§ **Assignment**: Search the data for the word "creation" and copy each line that has it.

§ **Data in this exercise**:
------------------------------------------------------------------------
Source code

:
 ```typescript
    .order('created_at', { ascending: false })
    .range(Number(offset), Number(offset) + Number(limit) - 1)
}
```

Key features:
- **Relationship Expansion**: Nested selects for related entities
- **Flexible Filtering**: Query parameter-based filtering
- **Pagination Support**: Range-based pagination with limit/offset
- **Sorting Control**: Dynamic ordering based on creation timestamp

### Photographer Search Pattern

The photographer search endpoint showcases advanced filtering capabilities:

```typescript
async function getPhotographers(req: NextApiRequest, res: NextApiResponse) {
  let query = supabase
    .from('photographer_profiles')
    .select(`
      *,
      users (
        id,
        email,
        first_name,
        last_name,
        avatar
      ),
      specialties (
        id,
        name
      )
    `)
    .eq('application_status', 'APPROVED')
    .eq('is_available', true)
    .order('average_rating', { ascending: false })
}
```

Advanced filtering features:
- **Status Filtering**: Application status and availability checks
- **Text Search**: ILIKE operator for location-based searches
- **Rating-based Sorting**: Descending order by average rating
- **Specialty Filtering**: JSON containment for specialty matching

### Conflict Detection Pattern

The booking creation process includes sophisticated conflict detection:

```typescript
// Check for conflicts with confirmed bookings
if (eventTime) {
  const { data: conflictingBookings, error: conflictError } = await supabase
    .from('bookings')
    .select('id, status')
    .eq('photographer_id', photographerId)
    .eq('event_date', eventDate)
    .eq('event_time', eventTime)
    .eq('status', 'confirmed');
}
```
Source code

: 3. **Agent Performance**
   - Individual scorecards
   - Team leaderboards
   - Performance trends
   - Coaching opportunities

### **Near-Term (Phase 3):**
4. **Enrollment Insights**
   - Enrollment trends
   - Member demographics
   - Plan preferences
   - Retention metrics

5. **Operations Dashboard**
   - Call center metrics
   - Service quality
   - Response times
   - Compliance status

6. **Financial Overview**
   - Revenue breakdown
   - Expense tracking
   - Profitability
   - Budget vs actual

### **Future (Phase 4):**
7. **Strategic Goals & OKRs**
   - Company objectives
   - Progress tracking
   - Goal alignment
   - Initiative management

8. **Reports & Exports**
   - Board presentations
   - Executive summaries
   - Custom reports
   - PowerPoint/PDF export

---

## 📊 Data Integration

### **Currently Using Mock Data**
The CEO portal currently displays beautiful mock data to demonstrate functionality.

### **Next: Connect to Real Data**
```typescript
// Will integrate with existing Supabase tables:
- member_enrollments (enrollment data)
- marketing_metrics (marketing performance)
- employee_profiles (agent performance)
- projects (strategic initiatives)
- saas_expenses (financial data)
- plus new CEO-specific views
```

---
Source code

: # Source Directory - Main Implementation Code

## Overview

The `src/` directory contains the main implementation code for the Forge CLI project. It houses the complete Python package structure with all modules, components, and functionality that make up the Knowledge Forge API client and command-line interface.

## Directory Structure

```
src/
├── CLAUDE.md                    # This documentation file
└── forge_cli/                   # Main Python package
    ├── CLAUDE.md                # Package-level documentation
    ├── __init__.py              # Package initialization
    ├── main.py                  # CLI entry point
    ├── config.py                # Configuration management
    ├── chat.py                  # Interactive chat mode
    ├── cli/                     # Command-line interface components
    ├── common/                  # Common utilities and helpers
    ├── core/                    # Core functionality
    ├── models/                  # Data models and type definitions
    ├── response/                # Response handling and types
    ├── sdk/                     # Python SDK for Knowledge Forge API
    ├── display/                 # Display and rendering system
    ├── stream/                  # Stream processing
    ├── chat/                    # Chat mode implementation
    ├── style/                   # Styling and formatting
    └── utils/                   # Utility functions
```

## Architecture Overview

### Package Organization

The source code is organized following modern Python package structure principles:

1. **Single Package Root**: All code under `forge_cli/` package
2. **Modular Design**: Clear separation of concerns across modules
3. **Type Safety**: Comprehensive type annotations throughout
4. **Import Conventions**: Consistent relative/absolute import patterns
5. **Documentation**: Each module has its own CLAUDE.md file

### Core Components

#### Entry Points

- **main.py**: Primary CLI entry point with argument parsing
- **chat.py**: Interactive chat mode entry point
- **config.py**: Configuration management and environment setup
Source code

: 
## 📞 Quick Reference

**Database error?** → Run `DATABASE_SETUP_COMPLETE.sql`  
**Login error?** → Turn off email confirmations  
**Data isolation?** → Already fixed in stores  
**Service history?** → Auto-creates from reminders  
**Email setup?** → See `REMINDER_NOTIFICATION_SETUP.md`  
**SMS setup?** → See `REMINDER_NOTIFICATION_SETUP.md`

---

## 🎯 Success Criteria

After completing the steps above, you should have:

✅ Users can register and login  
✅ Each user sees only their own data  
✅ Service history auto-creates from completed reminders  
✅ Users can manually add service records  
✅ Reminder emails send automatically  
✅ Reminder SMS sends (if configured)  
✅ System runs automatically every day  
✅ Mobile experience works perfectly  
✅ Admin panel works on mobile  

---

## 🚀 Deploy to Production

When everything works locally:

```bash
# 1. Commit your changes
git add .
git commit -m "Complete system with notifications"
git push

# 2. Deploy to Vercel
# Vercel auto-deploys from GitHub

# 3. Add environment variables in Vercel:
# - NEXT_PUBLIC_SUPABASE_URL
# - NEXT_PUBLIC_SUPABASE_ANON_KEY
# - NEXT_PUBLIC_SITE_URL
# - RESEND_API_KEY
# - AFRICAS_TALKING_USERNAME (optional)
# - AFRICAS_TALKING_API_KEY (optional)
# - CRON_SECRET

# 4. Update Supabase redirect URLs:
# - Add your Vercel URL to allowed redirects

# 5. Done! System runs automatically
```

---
------------------------------------------------------------------------
§ **Answer space**:
- **Sorting Control**: Dynamic ordering based on creation timestamp
The booking creation process includes sophisticated conflict detection:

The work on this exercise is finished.